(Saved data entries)
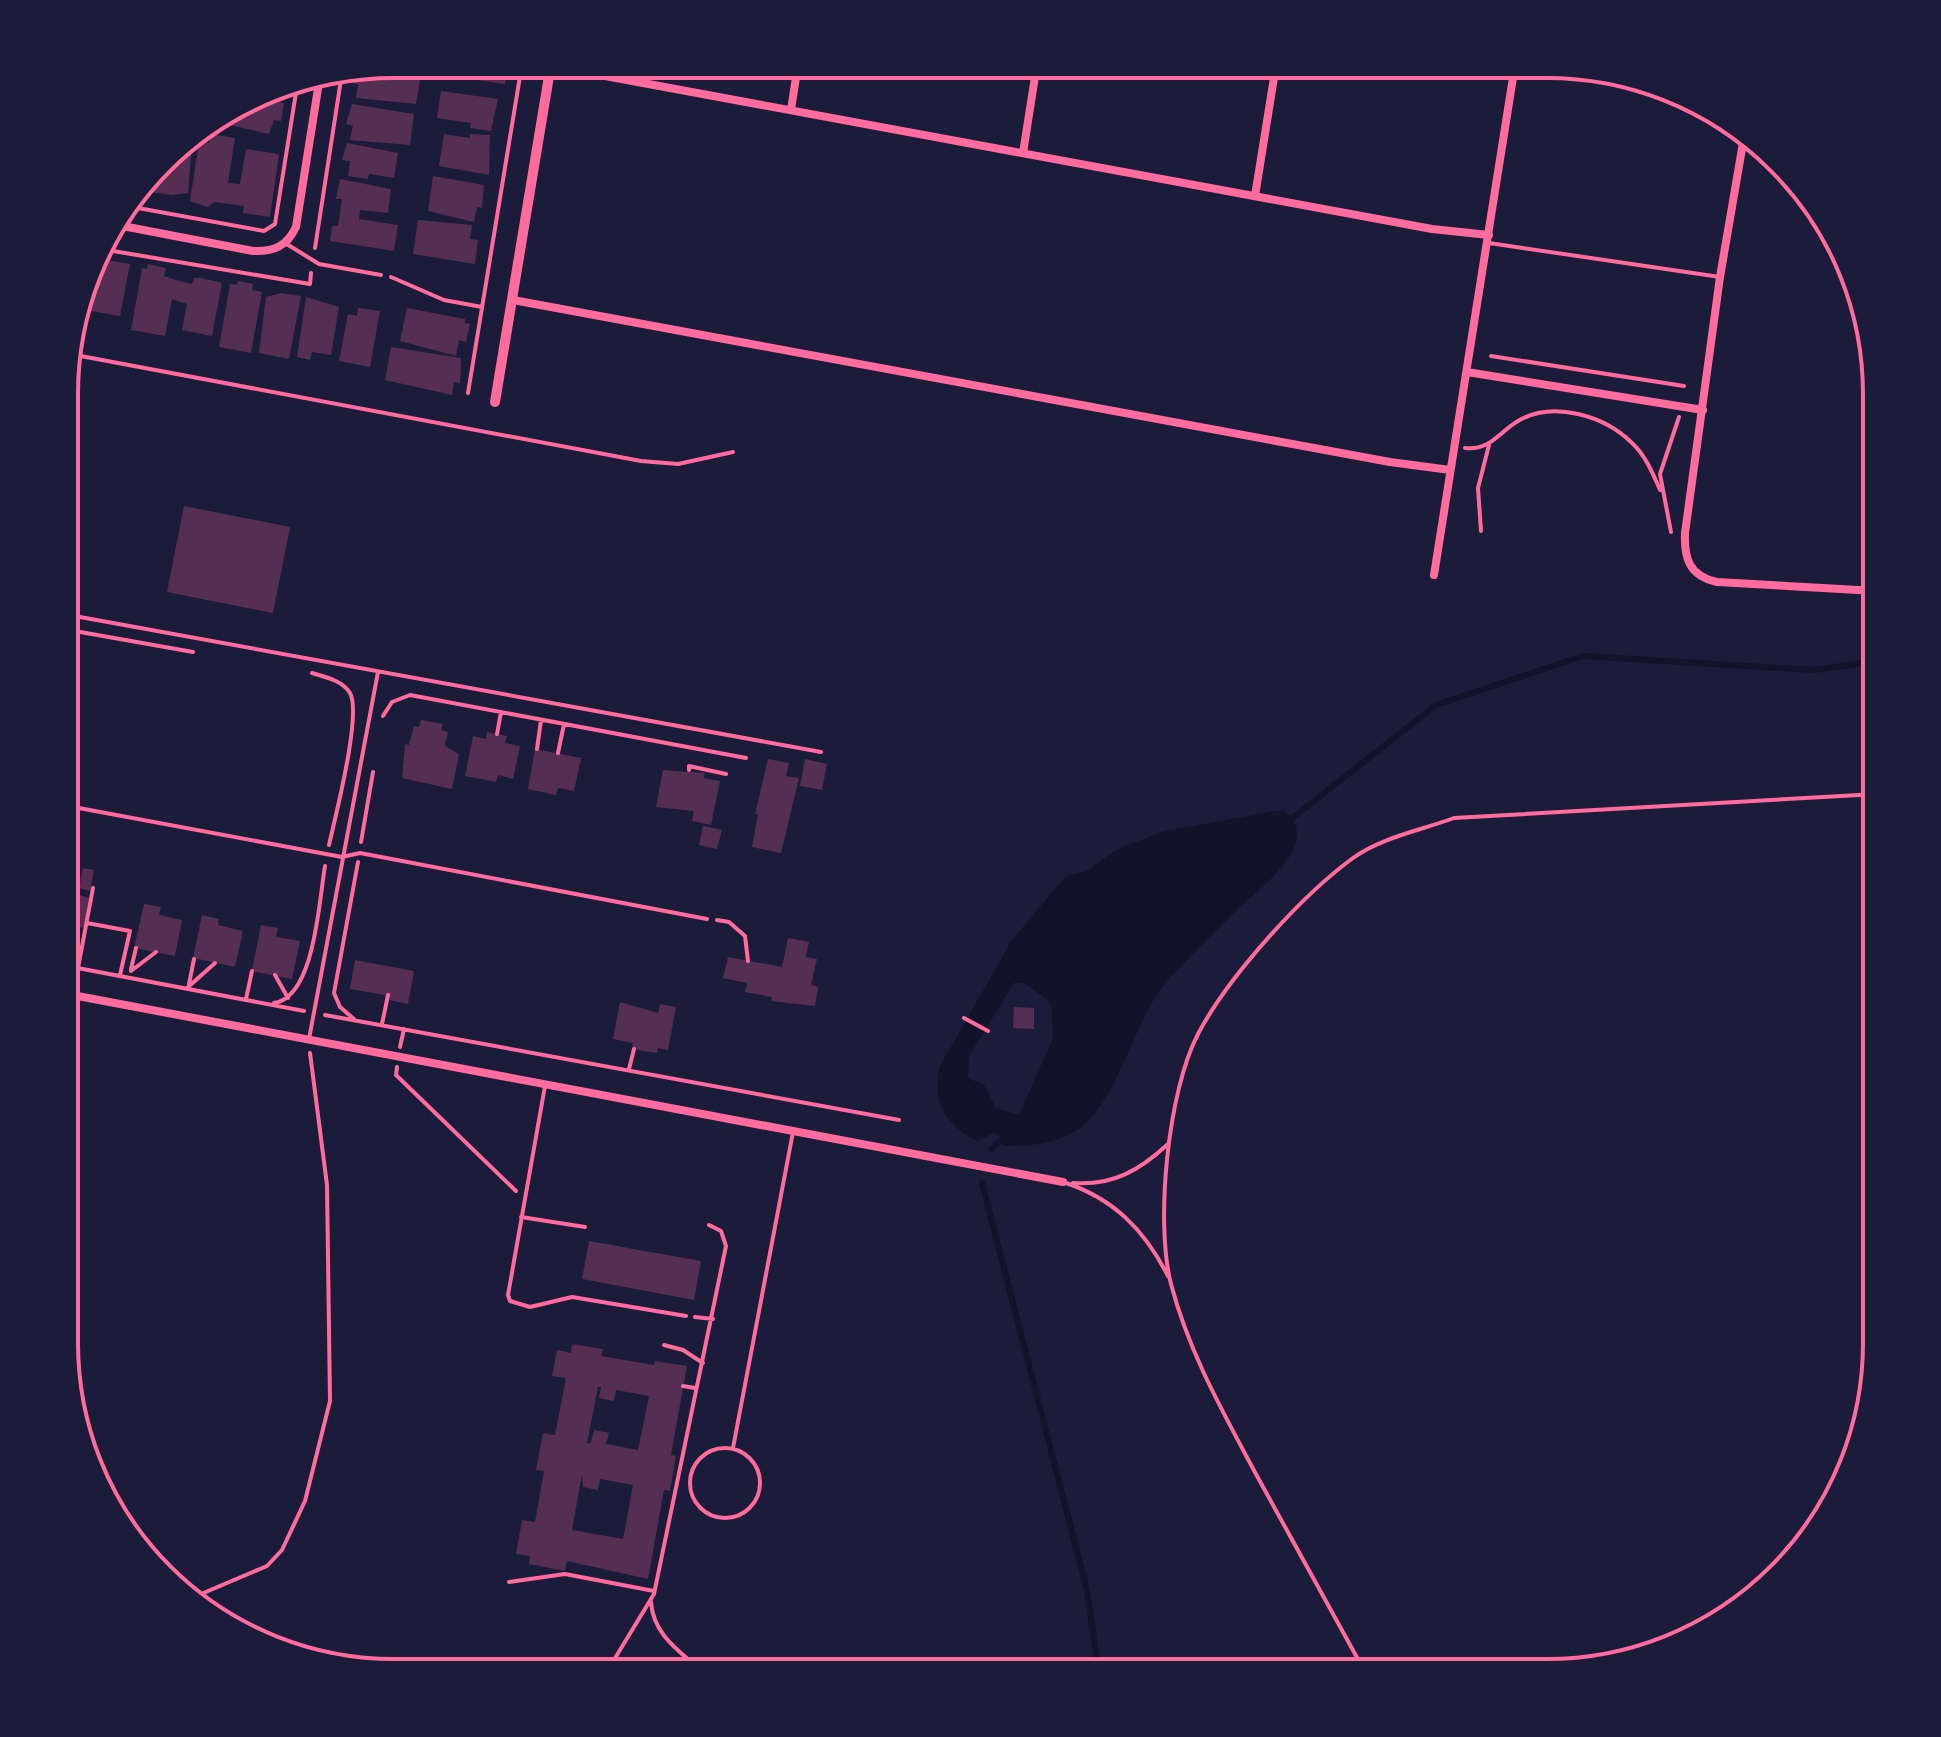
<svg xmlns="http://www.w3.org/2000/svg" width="1941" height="1737" viewBox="0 0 1941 1737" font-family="'Alegreya Sans',sans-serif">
<rect width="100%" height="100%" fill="#1b1b3a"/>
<path fill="#12122b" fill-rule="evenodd" d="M 1275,811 L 1284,811 C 1324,842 1261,887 1240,907 C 1224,923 1208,939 1192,955 C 1180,968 1165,981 1156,996 C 1132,1033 1114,1103 1080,1128 C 1056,1144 1031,1146 1004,1146 L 1001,1137 L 994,1133 L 977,1141 C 945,1124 931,1102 940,1066 L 1012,940 L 1066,876 L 1087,871 L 1116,850 L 1161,832 ZM 1014,983 L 1024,983 L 1048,1000 L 1052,1008 L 1053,1039 L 1019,1115 L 996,1108 L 984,1085 L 968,1078 L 969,1056 Z"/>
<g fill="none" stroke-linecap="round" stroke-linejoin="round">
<path stroke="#12122b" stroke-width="6" d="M 1286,823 L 1436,705 L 1583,656 L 1815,670 L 1876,661
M 991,1149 L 1007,1135
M 982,1183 L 1087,1590 L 1099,1673"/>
</g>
<path fill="#542f53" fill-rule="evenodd" d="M 451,64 L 508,66 L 505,84 L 449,76 Z
M 375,67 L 421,74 L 416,104 L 356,98 L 358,84 L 352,83 L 354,71 Z
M 441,91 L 498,99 L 491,131 L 470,128 L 471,123 L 437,118 Z
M 264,95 L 280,98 L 279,102 L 284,103 L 281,121 L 274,120 L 269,134 L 217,122 Z
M 352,104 L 414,114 L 410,145 L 350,140 L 353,125 L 346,124 Z
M 210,134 L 235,138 L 228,183 L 240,184 L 246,149 L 279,154 L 270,217 L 243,213 L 244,206 L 214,202 L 208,207 L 190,201 L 199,142 L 209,143 Z
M 444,134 L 470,138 L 470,134 L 490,135 L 489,175 L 439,166 Z
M 181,143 L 192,145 L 188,193 L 172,195 L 150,192 L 153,175 Z
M 347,143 L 398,153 L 394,178 L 369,174 L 368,179 L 348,176 L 350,161 L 342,160 Z
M 433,176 L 484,185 L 482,208 L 477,207 L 474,222 L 428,211 Z
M 340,179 L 391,189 L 388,213 L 360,210 L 359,219 L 398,225 L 394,251 L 330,241 L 332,226 L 338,226 L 342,199 L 336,199 Z
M 418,220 L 472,225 L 470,239 L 478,240 L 475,264 L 413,254 Z
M 107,260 L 130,264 L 120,316 L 86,310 L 96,261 L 107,263 Z
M 148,264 L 166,268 L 164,276 L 179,281 L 192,284 L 194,278 L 201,278 L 222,283 L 212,336 L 182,330 L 187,304 L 172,299 L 165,336 L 131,330 L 142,268 L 147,269 Z
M 238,281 L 253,284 L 252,290 L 262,292 L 251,353 L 219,347 L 230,284 L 237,285 Z
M 281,293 L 301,296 L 289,359 L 259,353 L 266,297 Z
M 306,297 L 339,307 L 331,355 L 312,352 L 310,360 L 297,357 Z
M 358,308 L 380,311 L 370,367 L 339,361 L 348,314 L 357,316 Z
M 407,308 L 465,319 L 465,323 L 470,324 L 466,342 L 459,340 L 456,356 L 400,341 Z
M 391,347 L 461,358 L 460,383 L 454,382 L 452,395 L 385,380 Z
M 184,506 L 290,527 L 273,613 L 167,592 Z
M 421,720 L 443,724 L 441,730 L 448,732 L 445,746 L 459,754 L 452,789 L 402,778 L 405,744 L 409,745 L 414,726 L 419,727 Z
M 487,732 L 507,736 L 505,743 L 520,746 L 513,779 L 498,775 L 496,782 L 465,776 L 473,736 L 486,739 Z
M 535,749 L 581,758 L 574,791 L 558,788 L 556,795 L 528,789 Z
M 768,759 L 789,763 L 786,776 L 799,778 L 781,853 L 752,847 L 758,814 L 755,814 Z
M 805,759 L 827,764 L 822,790 L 800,786 Z
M 663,770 L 705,773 L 704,778 L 720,781 L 711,825 L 692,821 L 694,811 L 656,807 Z
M 703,826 L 722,830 L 717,849 L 699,845 Z
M 83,868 L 94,870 L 90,891 L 79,888 Z
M 67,891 L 89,898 L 84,928 L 71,925 L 67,930 Z
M 144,904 L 161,907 L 159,915 L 182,920 L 175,956 L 134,948 Z
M 202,915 L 219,919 L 218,925 L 243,931 L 235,967 L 193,958 Z
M 261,925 L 278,928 L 276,937 L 300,941 L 292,979 L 252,971 Z
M 788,938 L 809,942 L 806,957 L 817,959 L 811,985 L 818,987 L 815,1006 L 771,1001 L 772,997 L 745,992 L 747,983 L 723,978 L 728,957 L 782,967 Z
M 355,960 L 414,971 L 408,1004 L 389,1000 L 390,996 L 350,989 Z
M 620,1002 L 658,1013 L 660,1004 L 676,1007 L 668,1050 L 658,1048 L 657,1053 L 632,1049 L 633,1043 L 613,1039 Z
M 1014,1007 L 1034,1008 L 1034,1029 L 1013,1028 Z
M 589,1241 L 701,1261 L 694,1300 L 582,1279 Z
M 572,1344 L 603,1349 L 601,1356 L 654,1365 L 655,1361 L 687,1366 L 671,1455 L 676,1456 L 670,1491 L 664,1490 L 648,1579 L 567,1561 L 565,1571 L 529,1564 L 530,1556 L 516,1554 L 522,1520 L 535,1522 L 544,1471 L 536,1470 L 543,1433 L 555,1435 L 566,1378 L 552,1376 L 557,1350 L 571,1353 ZM 598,1387 L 601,1387 L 599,1398 L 614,1401 L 616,1390 L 649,1396 L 638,1450 L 606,1444 L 609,1433 L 594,1430 L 591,1443 L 587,1443 ZM 582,1474 L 583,1487 L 598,1490 L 600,1479 L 633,1485 L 623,1539 L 572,1530 Z"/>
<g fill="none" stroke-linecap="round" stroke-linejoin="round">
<path stroke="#ff6b9d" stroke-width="4" d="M 127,206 L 264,231 L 275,224 L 298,80
M 315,248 L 342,73
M 101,249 L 310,284 L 311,273
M 391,277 L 444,300 L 482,307
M 1491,356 L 1684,386
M 468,393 L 522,64
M 1465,448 C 1490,451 1499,432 1518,421 C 1553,400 1605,416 1632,443 C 1646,456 1653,474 1660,490
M 1481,531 L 1478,488 L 1489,445
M 1671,532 L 1660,474 L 1679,417
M 69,630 L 193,652
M 312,673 C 325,677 342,680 350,693 C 362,714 335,818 329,845
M 383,716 L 392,702 L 410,695 L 746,758
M 497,734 L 501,712
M 537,749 L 541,720
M 558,753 L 564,724
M 689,770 L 689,766 L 726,774
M 361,842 L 373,772
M 717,920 L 729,922 L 745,936 L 748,961
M 87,923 L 130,931 L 120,975
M 67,966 L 304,1011
M 78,968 L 93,888
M 131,969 L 136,948
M 131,971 L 156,952
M 275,975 L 288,998
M 189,984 L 194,959
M 187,988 L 215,963
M 246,999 L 252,971
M 274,1003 C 315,997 319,900 325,866
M 325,1015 L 899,1120
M 964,1018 L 988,1031
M 354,1019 L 340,1007 L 334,993 L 358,862
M 382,1024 L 388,995
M 400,1047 L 404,1029
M 397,1067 L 396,1075 L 516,1191
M 629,1069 L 634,1049
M 695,1317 L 713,1319
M 664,1345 L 683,1350 L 703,1363
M 683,1386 L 695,1388
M 509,1582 L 565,1574 L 654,1591
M 194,1597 L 267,1566 L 282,1550 L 305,1501 L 330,1401 L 327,1185 L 310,1053
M 651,1602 C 653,1632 675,1648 696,1666
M 606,1673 L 654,1594 L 726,1246 L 721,1231 L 709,1225"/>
<path stroke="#ff6b9d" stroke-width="4" d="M 285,243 L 319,264 L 381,275
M 1489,243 L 1720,277
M 70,354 L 641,461 L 678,464 L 733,452
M 69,615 L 821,752
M 68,806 L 342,857 L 360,853 L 707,919
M 309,1039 L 378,672
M 545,1086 L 508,1295 L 510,1301 L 530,1307 L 572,1297 L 686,1316
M 1063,1182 C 1113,1198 1144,1229 1168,1276
M 1073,1183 C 1113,1186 1140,1170 1168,1144
M 521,1217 L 585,1227
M690 1483a35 35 0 1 1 70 0a35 35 0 1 1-70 0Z
M 733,1448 L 793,1132
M 1365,1672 C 1329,1607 1293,1542 1257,1476 C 1224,1414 1189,1353 1171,1284 C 1155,1222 1168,1091 1198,1034 C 1228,977 1301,896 1353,858 C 1382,837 1422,830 1454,818 L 1877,794"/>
<path stroke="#ff6b9d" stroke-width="8" d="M 551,66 L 1432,229 L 1489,235
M 791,110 L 798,64
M 1744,137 L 1720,277 L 1685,533 C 1684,558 1689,576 1717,582 L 1876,591
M 1023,153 L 1037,64
M 1255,196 L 1276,65
M 112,224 L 253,251 C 274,252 287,246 296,227 L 320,76
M 513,300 L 1390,462 L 1450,470
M 1467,372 L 1703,410
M 1434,575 L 1515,65
M 67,994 L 1063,1182"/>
<path stroke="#ff6b9d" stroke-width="10" d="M 495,402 L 551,64"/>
</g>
<path d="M0 0H1941V1737H0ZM394 78H1547A316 316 0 0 1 1863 394V1343A316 316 0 0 1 1547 1659H394A316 316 0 0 1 78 1343V394A316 316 0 0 1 394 78Z" fill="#1b1b3a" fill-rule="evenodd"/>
<path fill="none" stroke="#ff6b9d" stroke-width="4" d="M394 78H1547A316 316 0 0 1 1863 394V1343A316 316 0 0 1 1547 1659H394A316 316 0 0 1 78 1343V394A316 316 0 0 1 394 78Z"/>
</svg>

__REQUIRED WORK__: All that is needed is the line containing "M 325,1015 L 899,1120" and each line after it to the end of the data above, set down exactly.

__RESPONSE FOR THIS EXERCISE__:
M 325,1015 L 899,1120
M 964,1018 L 988,1031
M 354,1019 L 340,1007 L 334,993 L 358,862
M 382,1024 L 388,995
M 400,1047 L 404,1029
M 397,1067 L 396,1075 L 516,1191
M 629,1069 L 634,1049
M 695,1317 L 713,1319
M 664,1345 L 683,1350 L 703,1363
M 683,1386 L 695,1388
M 509,1582 L 565,1574 L 654,1591
M 194,1597 L 267,1566 L 282,1550 L 305,1501 L 330,1401 L 327,1185 L 310,1053
M 651,1602 C 653,1632 675,1648 696,1666
M 606,1673 L 654,1594 L 726,1246 L 721,1231 L 709,1225"/>
<path stroke="#ff6b9d" stroke-width="4" d="M 285,243 L 319,264 L 381,275
M 1489,243 L 1720,277
M 70,354 L 641,461 L 678,464 L 733,452
M 69,615 L 821,752
M 68,806 L 342,857 L 360,853 L 707,919
M 309,1039 L 378,672
M 545,1086 L 508,1295 L 510,1301 L 530,1307 L 572,1297 L 686,1316
M 1063,1182 C 1113,1198 1144,1229 1168,1276
M 1073,1183 C 1113,1186 1140,1170 1168,1144
M 521,1217 L 585,1227
M690 1483a35 35 0 1 1 70 0a35 35 0 1 1-70 0Z
M 733,1448 L 793,1132
M 1365,1672 C 1329,1607 1293,1542 1257,1476 C 1224,1414 1189,1353 1171,1284 C 1155,1222 1168,1091 1198,1034 C 1228,977 1301,896 1353,858 C 1382,837 1422,830 1454,818 L 1877,794"/>
<path stroke="#ff6b9d" stroke-width="8" d="M 551,66 L 1432,229 L 1489,235
M 791,110 L 798,64
M 1744,137 L 1720,277 L 1685,533 C 1684,558 1689,576 1717,582 L 1876,591
M 1023,153 L 1037,64
M 1255,196 L 1276,65
M 112,224 L 253,251 C 274,252 287,246 296,227 L 320,76
M 513,300 L 1390,462 L 1450,470
M 1467,372 L 1703,410
M 1434,575 L 1515,65
M 67,994 L 1063,1182"/>
<path stroke="#ff6b9d" stroke-width="10" d="M 495,402 L 551,64"/>
</g>
<path d="M0 0H1941V1737H0ZM394 78H1547A316 316 0 0 1 1863 394V1343A316 316 0 0 1 1547 1659H394A316 316 0 0 1 78 1343V394A316 316 0 0 1 394 78Z" fill="#1b1b3a" fill-rule="evenodd"/>
<path fill="none" stroke="#ff6b9d" stroke-width="4" d="M394 78H1547A316 316 0 0 1 1863 394V1343A316 316 0 0 1 1547 1659H394A316 316 0 0 1 78 1343V394A316 316 0 0 1 394 78Z"/>
</svg>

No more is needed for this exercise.